::: Records :::

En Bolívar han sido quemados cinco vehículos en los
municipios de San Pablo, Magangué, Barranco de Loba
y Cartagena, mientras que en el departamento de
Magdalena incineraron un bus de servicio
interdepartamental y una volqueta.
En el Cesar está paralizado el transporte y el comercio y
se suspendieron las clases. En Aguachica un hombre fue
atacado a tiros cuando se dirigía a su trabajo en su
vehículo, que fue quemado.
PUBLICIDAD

:::

# Written task
Reproduce the entries above in full, precisely as written.

# Response
En Bolívar han sido quemados cinco vehículos en los
municipios de San Pablo, Magangué, Barranco de Loba
y Cartagena, mientras que en el departamento de
Magdalena incineraron un bus de servicio
interdepartamental y una volqueta.
En el Cesar está paralizado el transporte y el comercio y
se suspendieron las clases. En Aguachica un hombre fue
atacado a tiros cuando se dirigía a su trabajo en su
vehículo, que fue quemado.
PUBLICIDAD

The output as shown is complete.